1953 film by Harmon Jones

City of Bad Men is a 1953 American Western film directed by Harmon Jones and starring Jeanne Crain and Dale Robertson.

==Plot==
A heavyweight championship fight between "Gentleman Jim" Corbett and Bob Fitzsimmons is coming to Carson City, Nevada at exactly the same time outlaw Brett Stanton and brother Gar return to town. Away for six years in Mexico, Brett has alienated his former love, Linda Culligan, who is now involved with Jim London, the fight's promoter. London's sister, Cynthia Castle, tries to attract Brett's interest, but he only has eyes for Linda.

Because the bout could sell as much as $100,000 in tickets, law-breakers like Johnny Ringo are also milling around, keeping Sheriff Bill Gifford on his toes. He plays a strategy where he asks Ringo, another outlaw, and Brett, to be deputies just for the week of the fight. Gifford's idea is that this will offer incentive to the men to keep their respective gangs in order and keep the peace in town, so everyone might enjoy the festivities. The three agree to do this but soon Brett is the only one still on board. He is actually scheming to steal the fight's proceeds.
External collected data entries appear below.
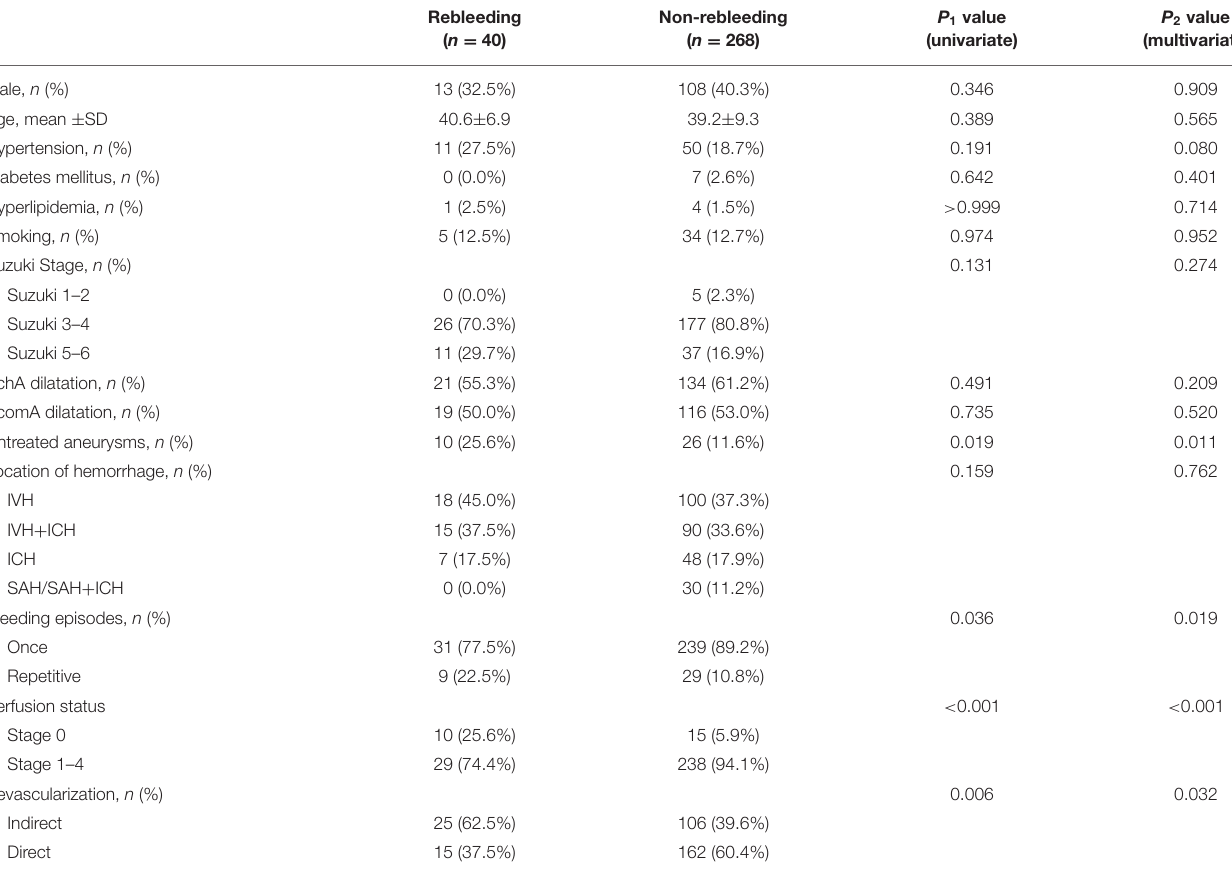
TABLE 4 | Differences in clinical and neuroradiological characterizations between hemispheres with or without rebleeding.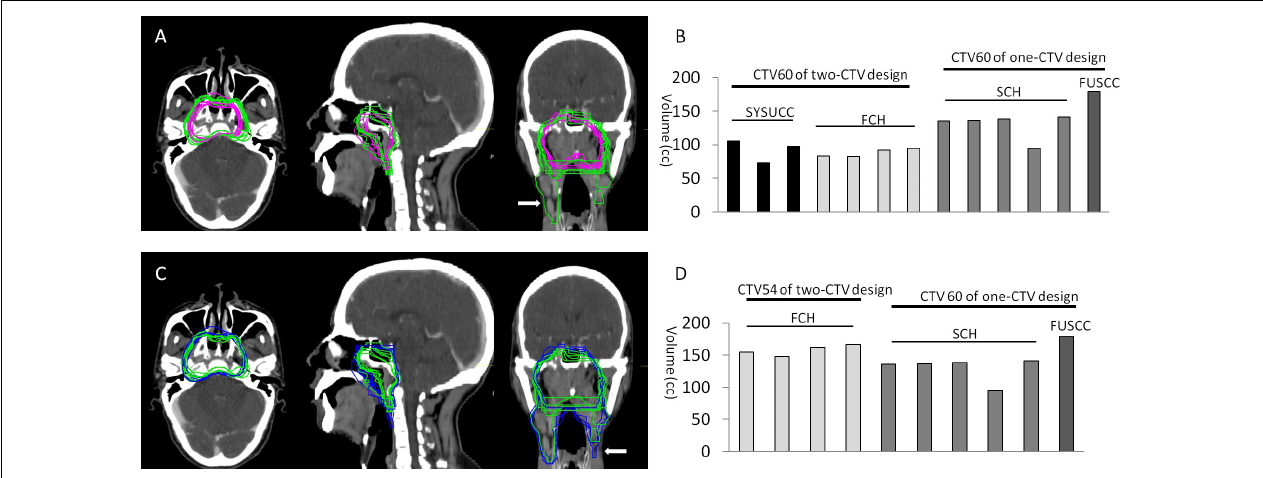
FIGURE 1 | Comparison of CTV volume. (A) Overview of CTV60s in transverse, sagittal, and coronary sections. Note that CTV60 of CHCAM also covers part of cervical lymph node area (white arrow in coronary figure). (B) Comparison of volume of CTV60. The volume of CTV60 from two-CTV design group (FCH AND SYSUCC) is significantly smaller than one-CTV design group (FUSCC and SCH, p ≤ 0.006, t test). (C) Overview of CTV60s from one-CTV design and CTV54 from CTV54 from two-CTV design. CTV54 from SYSUCC also covers cervical area (white arrow in coronary figure). (D) The volume of CTV54 from FCH (two-CTV design) is significantly bigger than CTV60 from SCH (one-CTV design, p = 0.027), but if FUSCC is put into the analysis, the difference is not statistically significant ( p = 0.131, t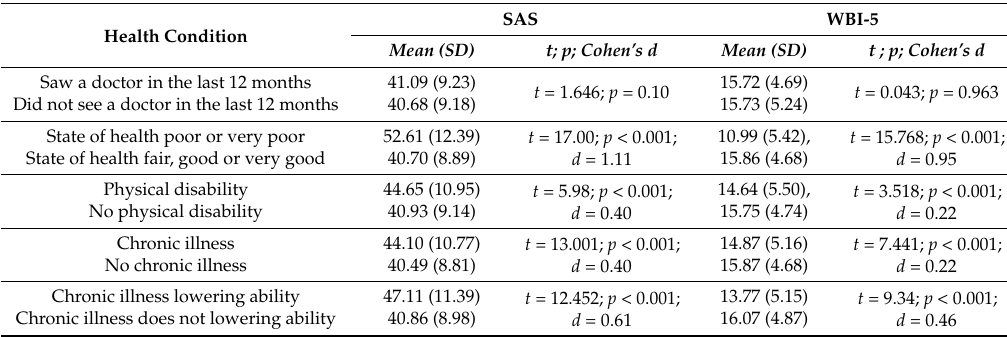
Table 3. Differences in anxiety and subjective well-being in the study groups.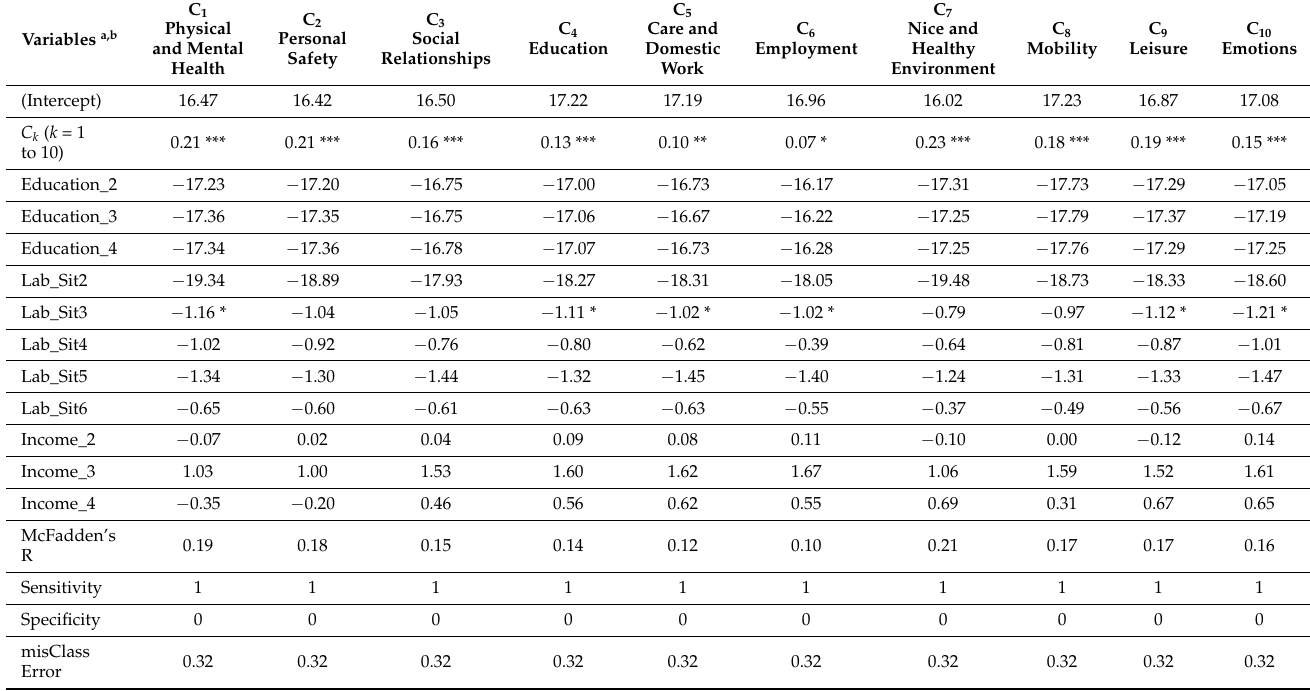
Table A6. Significance of coefficients of regressions with different capabilities. Men and age 18 to 39.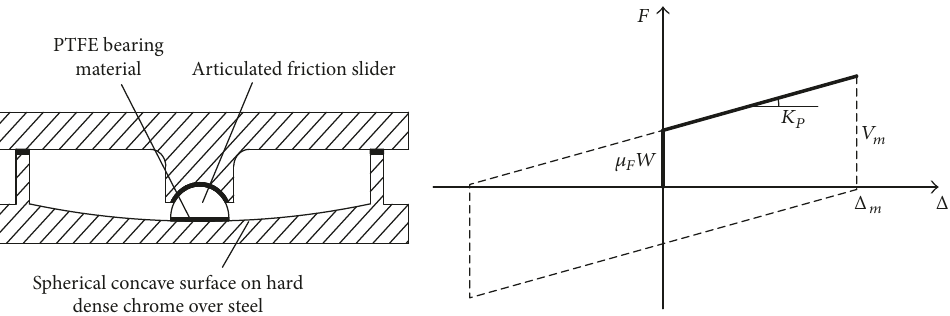
Figure 8: Scheme and hysteresis loop of a FPD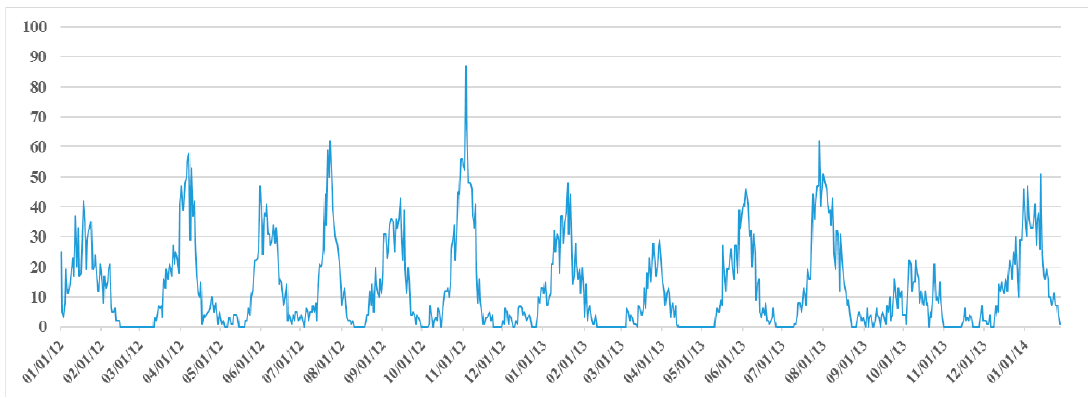
Figure 8. Time distribution of remote sensing data.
A match-day decision by Linda to end her engagement to Jim changes Brett's plans; he decides to go straight. However, his brother Gar betrays him to Ringo, who goes through with the daring robbery. Brett has to exchange gunfire with Ringo and face down Gar - whom Ringo has mortally wounded. When it is all over, Linda and Brett are finally reconciled.

==Home media==
City of Bad Men was released in 2014 as a "publish on demand" DVD in the United States.

==In popular culture==
In episode five of the first season of the USA network series Graceland, the main character Mike (who is an undercover FBI agent) has a conversation with one of his targets, the ruthless Nigerian crime lord "Bello" (played by actor Gbenga Akinnagbe), where at one point the film is mentioned after Mike quotes a line from it. Bello is impressed by Mike's knowledge of the film and says he himself is a fan of it. He even shows Mike a copy of the film on DVD in a video store later on in the episode.

==Historical errors about fight==
The actual Corbett-Fitzsimmons fight took place in an outdoor venue, the Racetrack Arena in Carson City. The movie has the fight being held in an indoor arena under artificial lights.
In the movie, Bob Fitzsimmons is shown competing in tights that ran down the length of his legs. In reality, Fitzsimmons wore short trunks.